According to John C. Morris, M.D., of Washington University School of Medicine in St. Louis, the revised criteria for MCI that was decided during a work group convention of The National Institute on Aging and the Alzheimer's Association, offers "considerable latitude" regarding the definition of functional independence. For instance, 'mild problems' in terms of carrying out daily activities like shopping, paying bills and cooking are permitted, as well as depending on help or assistance to complete these tasks.
Researchers examined the functional rating from a total of 17,535 patients with normal cognition, MCI or AD dementia who met eligibility requirements and were aged 74.6 years on average, who were listed at federally funded Alzheimer's Disease Centers and whose clinical and cognitive data was maintained by the National Alzheimer's Coordinating Center.
According to the findings, under the revised criteria 99.8% of patients currently diagnosed with very mild AD dementia and 92.7% of those diagnosed with mild AD dementia could be reclassified as having MCI.
Morris declares that whilst the difference between MCI and AD dementia in its earliest symptomatic stages used to be largely based on whether cognitive impairment disrupts the activities of daily living, the new revised criteria "now obscures this distinction."
"The elimination of the functional boundary between MCI and AD dementia means that their distinction will be based solely on the individual judgment of clinicians, resulting in nonstandard and ultimately arbitrary diagnostic approaches to MCI. This recalibration of MCI moves its focus away from the earliest stages of cognitive decline, confounds clinical trials of individuals with MCI where progression to AD dementia is an outcome, and complicates diagnostic decisions and research comparisons with legacy data."

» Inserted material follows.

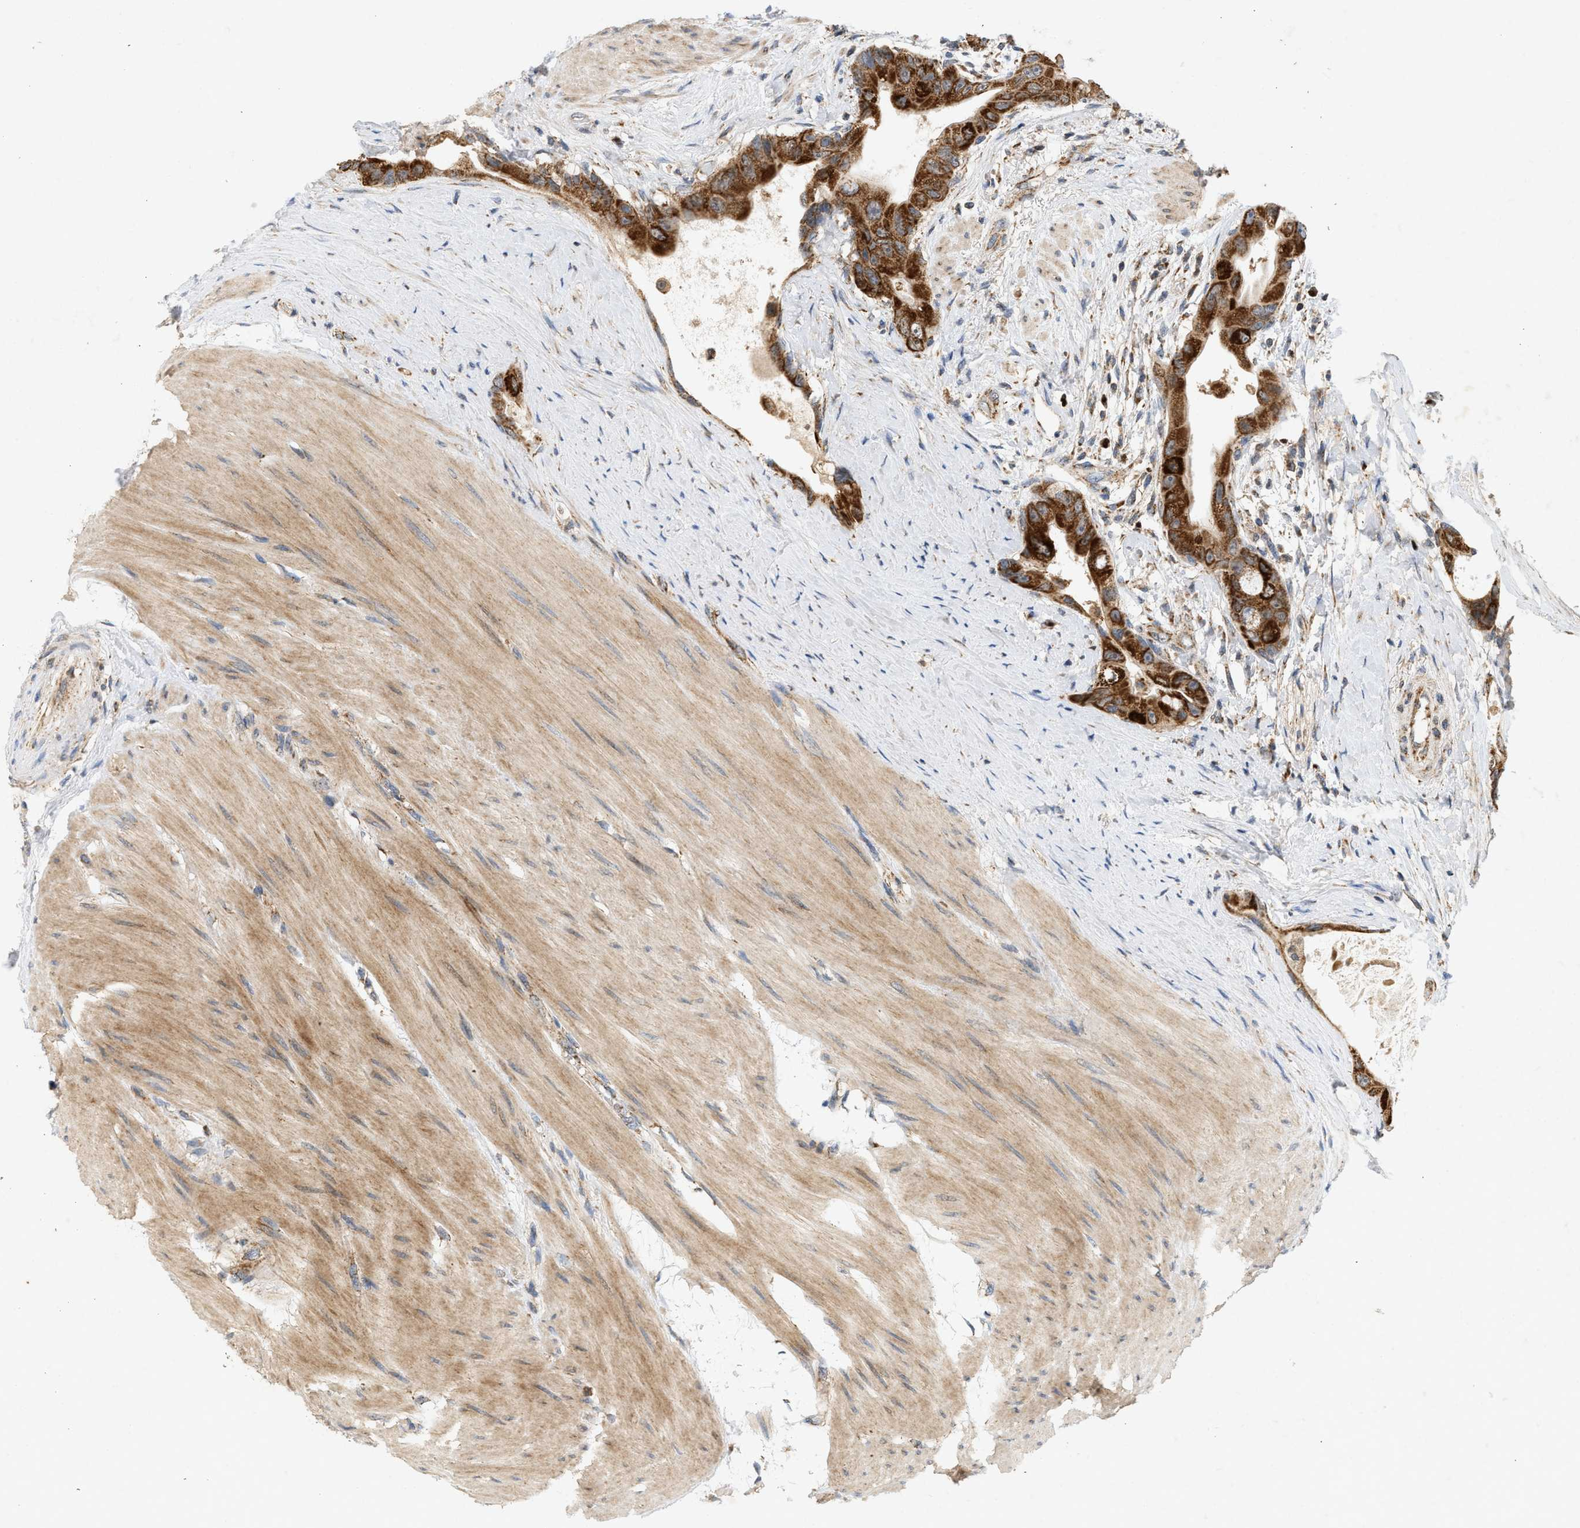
{"staining": {"intensity": "strong", "quantity": ">75%", "location": "cytoplasmic/membranous"}, "tissue": "colorectal cancer", "cell_type": "Tumor cells", "image_type": "cancer", "snomed": [{"axis": "morphology", "description": "Adenocarcinoma, NOS"}, {"axis": "topography", "description": "Rectum"}], "caption": "An immunohistochemistry (IHC) histopathology image of neoplastic tissue is shown. Protein staining in brown shows strong cytoplasmic/membranous positivity in colorectal cancer within tumor cells. (DAB = brown stain, brightfield microscopy at high magnification).", "gene": "MCU", "patient": {"sex": "male", "age": 51}}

According to Morris, the revised criteria for MCI "laudably recommend" a diagnosis based on cause or origin of the condition, whilst "MCI due to AD" means that a physician makes the judgment that AD is responsible for an individual's cognitive dysfunction.
"The diagnostic overlap for MCI with milder cases of AD dementia is considerable and suggests that any distinction is artificial and arbitrary. Already, many individuals with MCI are treated with pharmacological agents approved for symptomatic AD, indicating that clinicians often do not distinguish the two conditions when faced with issues of medical management. It now is time to advance AD patient care and research by accepting that 'MCI due to AD' is more appropriately recognized as the earliest symptomatic stage of AD."